:: Task directions ::
Quote the fog passage below, starting at "This study is" and ending at "in the FLCC.".

:: Document passage ::
##########
Fog is defined as a weather phenomenon in which small water droplets suspended close to the Earth's surface cause visibility to drop below 1000 meters (WMO, 1992). From a scientific and socioeconomic perspective, fog is of great importance as an internal regulator of the climate system, a barrier to traffic, and its association with compromised air quality [Jmark, 2008]. For example, fog disasters shorten the sunshine hours, reduce the light and efficiency of green plants, and reduce crop yields; urban fog contains a large amount of industrial pollutants, which contribute to the formation of acid fog [Wu et al, 2009]. In addition, the foggy weather also seriously affects the operation efficiency of many open-pit industrial and mining enterprises, causing huge losses [Li et al, 2008]. Fog also has a direct impact on human life. The occurrence of dense fog is often accompanied by the formation of a temperature inversion layer, which leads to the accumulation of pollutants in the air and aggravates the harm of air pollution. Long-lasting dense fog is conducive to the breeding and spread of viruses and bacteria [Li et al, 2008]. In addition to these negative effects, fog may also be beneficial to humans. For example, the high water vapor content of fog provides an important freshwater resource in the Atacama Desert along the coastline [Lukas et al, 2018]. Frequent fog is also critical for local human social activities because fog water is collected to meet industrial needs [Lukas et al, 2019]. In addition, fog also has certain ecological effects. For example, fog is an important driver and major prerequisite for epiphyte richness in tropical montane cloud forests (Obregon et al, 2014). As a water source for vegetation in arid regions (Pinto et al, 2001, Henschel et al, 2008, Lehnert et al, 2018), in Taiwan Montane Cloud Forest (MCF) as a major regulator of the entire ecosystem ( Li H. J. et al, 2015), and through the spatial and temporal patterns of fog that significantly affect species distribution and dynamics in California coastal ecosystems (Licia et al, 2015).
Due to all these factors, there is a growing need for spatially accurate data on fog distribution and for a more precise understanding of the various meteorological drivers that govern fog formation and dissipation processes. Especially considering human-induced climate change (IPCC, 2014) (e.g. urbanization, increased atmospheric drought due to the greenhouse effect), changes in the frequency distribution of fog and low-level clouds over time and space can be expected in the future, which is very important May vary by fog type, geographic location and meteorological conditions (Egli et al, 2019).
This study is an initial effort to use satellite imagery to understand the temporal and spatial variation of fog and low cloud observed in central and eastern China. For this, eight years of satellite data products were used. With hourly data of fog and low cloud cover (FLCC) stripped from the H8 cloud detection product, we generate an 8-year-long daytime FLCC product from 2015 to 2022. Explicit analyses on diurnal, monthly, seasonal and annual scales are further performed in this paper. In addition, seasonal/seasonal/annual climate data were taken into account to assess future trends in the FLCC.
##########
:: Excerpted records ::
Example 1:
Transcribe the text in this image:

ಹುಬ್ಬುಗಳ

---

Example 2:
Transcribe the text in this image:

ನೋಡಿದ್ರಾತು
##########
:: Written answer ::
This study is an initial effort to use satellite imagery to understand the temporal and spatial variation of fog and low cloud observed in central and eastern China. For this, eight years of satellite data products were used. With hourly data of fog and low cloud cover (FLCC) stripped from the H8 cloud detection product, we generate an 8-year-long daytime FLCC product from 2015 to 2022. Explicit analyses on diurnal, monthly, seasonal and annual scales are further performed in this paper. In addition, seasonal/seasonal/annual climate data were taken into account to assess future trends in the FLCC.